═══ Texto do documento ═══
AS ENTRANHAS DA CORRUPÇÃO

Ao contar a história de ascensão e queda da Odebrecht, a jornalista Malu Gaspar joga luzes sobre as relações promíscuas entre empresários e políticos

O Livro: A ORGANIZAÇÃO – A ODEBRECHT E O ESQUEMA DE CORRUPÇÃO QUE CHOCOU O MUNDO. De Malu Gaspar. Cia. das Letras, 639 páginas, R$ 60,00 (R$ 30,00 e-book), em média

 

No momento em que os condenados na Operação Lava-Jato se aproveitam do desmantelamento da força-tarefa que levou corruptos e corruptores para a cadeia, nenhum livro poderia ser mais oportuno do que A ORGANIZAÇÃO, de Malu Gaspar. Com o subtítulo A ODEBRECHT E O ESQUEMA DE CORRUPÇÃO QUE CHOCOU O MUNDO, A ORGANIZAÇÃO não é uma ode à Lava-Jato, como alguns livros de ocasião, publicados nos últimos anos. Vale-se dela como insumo para compor um retrato das relações promíscuas entre empresários e políticos para conquistar contratos em troca de propina para financiamento de campanhas ou enriquecimento fácil.
═══
### Objetivo do exercício
Por favor, responda às perguntas a seguir com base na resenha do livro sobre a Odebrecht:
(a) Qual é a profissão de Malu Gaspar?
(b) Por qual editora o livro foi publicado?
(c) Segundo a resenha, o livro não é uma ode a quê?
═══ Extratos de dados ═══
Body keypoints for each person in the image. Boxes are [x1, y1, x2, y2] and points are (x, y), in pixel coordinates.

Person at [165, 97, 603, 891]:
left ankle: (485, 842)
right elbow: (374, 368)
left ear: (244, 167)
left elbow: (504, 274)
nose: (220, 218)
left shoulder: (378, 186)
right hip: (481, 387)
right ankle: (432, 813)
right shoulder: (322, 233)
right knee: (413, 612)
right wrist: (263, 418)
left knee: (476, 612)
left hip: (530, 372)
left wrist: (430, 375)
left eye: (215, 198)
═══
═══ Extratos de dados ═══
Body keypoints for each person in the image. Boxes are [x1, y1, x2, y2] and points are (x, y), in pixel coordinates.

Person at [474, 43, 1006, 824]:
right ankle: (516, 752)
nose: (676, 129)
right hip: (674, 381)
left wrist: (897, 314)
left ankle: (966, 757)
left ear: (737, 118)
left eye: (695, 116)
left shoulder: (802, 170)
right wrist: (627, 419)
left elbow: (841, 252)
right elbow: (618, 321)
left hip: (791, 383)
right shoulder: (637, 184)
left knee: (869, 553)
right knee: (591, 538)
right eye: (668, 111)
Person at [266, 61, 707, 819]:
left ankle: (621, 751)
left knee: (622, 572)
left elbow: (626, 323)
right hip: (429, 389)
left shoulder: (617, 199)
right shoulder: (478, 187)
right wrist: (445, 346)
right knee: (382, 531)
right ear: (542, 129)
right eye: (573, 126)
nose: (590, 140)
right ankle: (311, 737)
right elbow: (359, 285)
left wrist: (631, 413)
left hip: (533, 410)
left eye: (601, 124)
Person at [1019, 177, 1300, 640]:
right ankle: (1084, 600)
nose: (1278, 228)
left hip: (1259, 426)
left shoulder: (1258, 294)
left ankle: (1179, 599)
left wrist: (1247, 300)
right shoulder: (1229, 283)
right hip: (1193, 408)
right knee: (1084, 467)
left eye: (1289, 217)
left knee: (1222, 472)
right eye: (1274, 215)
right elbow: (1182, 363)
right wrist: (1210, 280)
═══
═══ Extratos de dados ═══
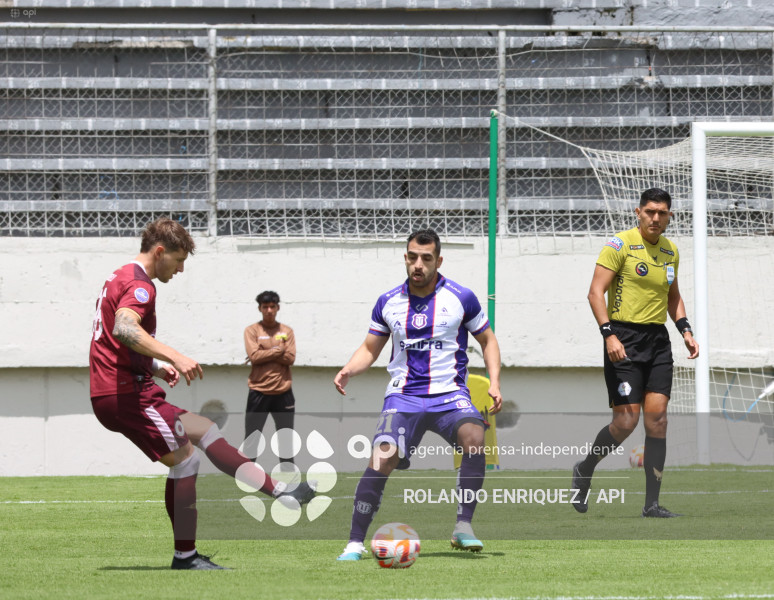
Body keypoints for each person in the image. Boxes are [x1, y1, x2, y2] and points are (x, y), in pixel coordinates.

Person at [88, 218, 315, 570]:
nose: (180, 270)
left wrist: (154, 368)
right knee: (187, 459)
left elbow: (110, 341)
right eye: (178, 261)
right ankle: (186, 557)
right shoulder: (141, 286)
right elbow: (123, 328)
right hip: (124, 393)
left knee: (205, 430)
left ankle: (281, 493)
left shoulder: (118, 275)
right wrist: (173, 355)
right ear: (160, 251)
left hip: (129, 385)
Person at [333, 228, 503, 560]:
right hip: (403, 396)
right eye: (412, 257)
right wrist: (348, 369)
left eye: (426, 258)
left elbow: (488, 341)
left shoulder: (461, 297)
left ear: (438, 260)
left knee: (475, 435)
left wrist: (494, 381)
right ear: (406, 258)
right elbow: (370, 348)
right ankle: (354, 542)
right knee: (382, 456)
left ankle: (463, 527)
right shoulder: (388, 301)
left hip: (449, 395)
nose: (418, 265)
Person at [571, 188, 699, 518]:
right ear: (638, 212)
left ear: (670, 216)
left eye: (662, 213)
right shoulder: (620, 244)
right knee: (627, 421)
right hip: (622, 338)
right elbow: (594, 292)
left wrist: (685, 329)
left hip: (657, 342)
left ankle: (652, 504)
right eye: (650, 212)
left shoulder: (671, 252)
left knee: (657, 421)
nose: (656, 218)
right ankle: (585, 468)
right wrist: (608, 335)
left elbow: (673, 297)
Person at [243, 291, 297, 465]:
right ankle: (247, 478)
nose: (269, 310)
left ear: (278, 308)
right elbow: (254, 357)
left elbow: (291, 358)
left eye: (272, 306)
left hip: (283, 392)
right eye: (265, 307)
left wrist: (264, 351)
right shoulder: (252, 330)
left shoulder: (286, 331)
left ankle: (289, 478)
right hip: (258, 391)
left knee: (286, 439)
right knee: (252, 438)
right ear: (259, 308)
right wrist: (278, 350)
═══
### Resposta esperada
(a) Jornalista.
(b) Cia. das Letras.
(c) À Lava-Jato.